[What you need to do]
Answer these questions from the incentive compensation excerpt:
1. In the Summary Compensation Table, under what heading is incentive compensation actually earned by an executive officer reported?
2. What does an executive's annual compensation consist of when performance falls below the minimum acceptable level set in the Annual IC Plan?
3. For the named executives, what share of target total annual compensation does target incentive compensation represent?

[Document extract]

▬▬▬

Base salary is referred to as "salary" in the Summary Compensation Table and
incentive compensation actually earned by an executive officer is reported under
the heading "Bonus." Actual incentive compensation earned is driven by the
economic value added targets approved by the Committee at the beginning of the
year. The Annual IC Plan targets are calculated taking into account historical
performance, the company's cost of capital and the capital investment of each
business unit. The resulting targets are set at levels requiring improvement in
economic value added each year. The Annual IC Plan design applies to all
officers and other key employees.

The Annual IC Plan awards incentive compensation to executives based upon
actual performance of the Corporation, or in certain cases the actual
performance of the profit center for which the executive is responsible, in
achieving improvements in economic value added relative to the established
targets. Improvement in economic value added occurs when the ratio of net
operating profit after tax to capital employed in the business increases over
time. It establishes a direct link between incentive compensation and return
earned on capital relative to a specified target return. Economic value added
was selected as the measure for the Corporation's Annual IC Plan because it has
been demonstrated that it correlates closely management's incentive with
shareholder total return.

12
If actual performance for the year is higher than the target performance
level, then the actual incentive compensation for such year will be higher than
target. Whenever actual performance falls below the target performance level,
the executive will receive incentive compensation less than target. If
performance falls below the minimum acceptable level established in the Annual
IC Plan, then no incentive compensation will be earned, and the executive's
annual compensation will consist only of base salary for the year. The Committee
intends that an executive's target incentive compensation should be a
significant portion of his target total compensation. In the case of the named
executives in the Summary Compensation Table, the portion of target total annual
compensation represented by target incentive compensation ranges from 33 to
approximately 45 percent. It is not intended or perceived as a "bonus" but
rather as the component of total compensation which is "at risk" as an
incentive, dependent on operating performance. For the year ended December 31,
1996, actual incentive compensation for the Named Executive Officers was below
target for each named executive, reflecting below-target performance. The
incentive compensation levels for 1997 reflect the above-target performance of
the Corporation as a whole and for the packaging operations. The aerospace and
technologies operations continued to perform above target levels in 1997.

▬▬▬

Some records
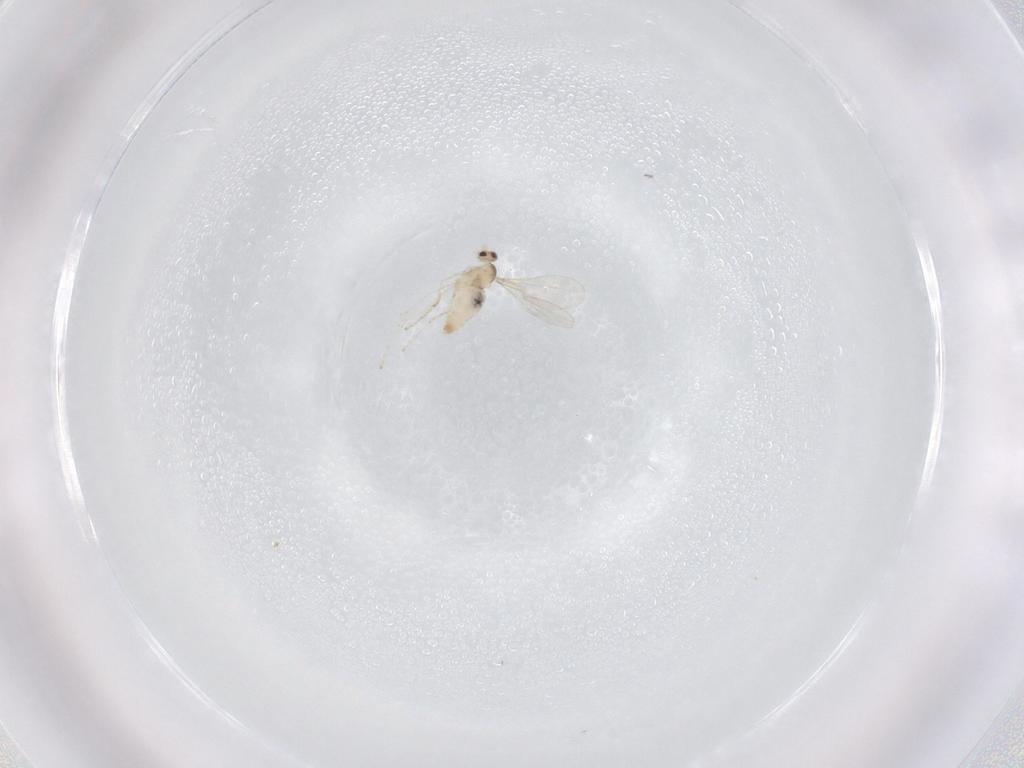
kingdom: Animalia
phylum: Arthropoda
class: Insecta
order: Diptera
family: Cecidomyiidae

▬▬▬

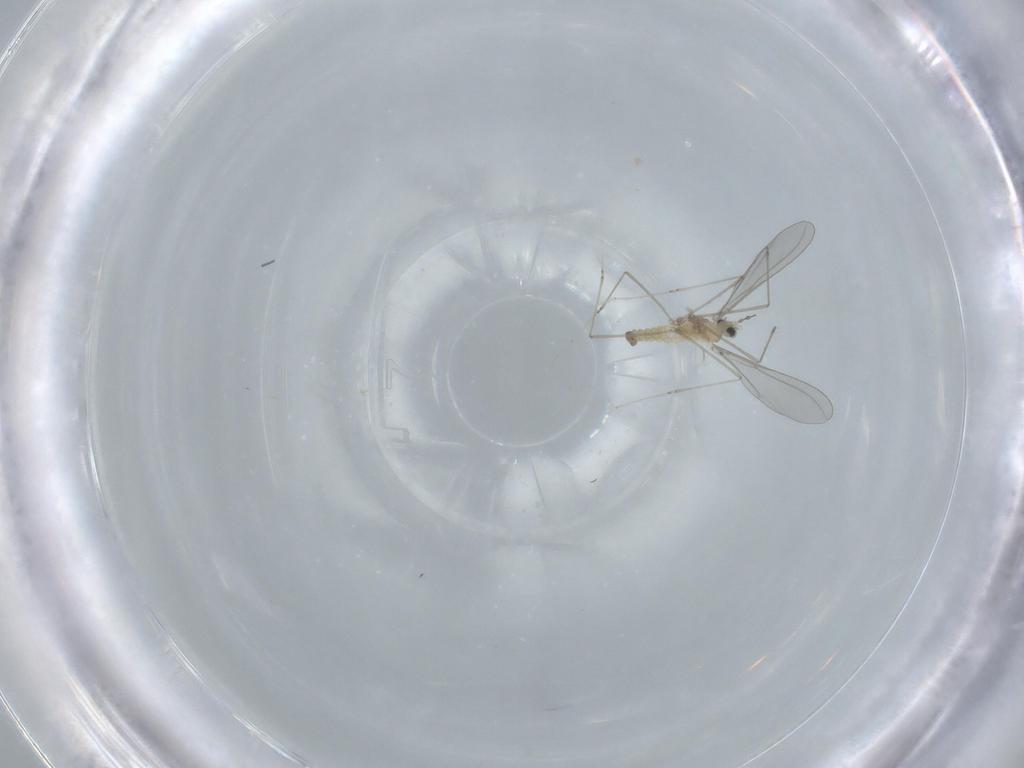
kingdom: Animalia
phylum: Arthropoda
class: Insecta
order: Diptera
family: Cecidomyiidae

▬▬▬

[Finished answer]
1. "Bonus."
2. Only base salary for the year, since no incentive compensation is earned.
3. From 33 to approximately 45 percent.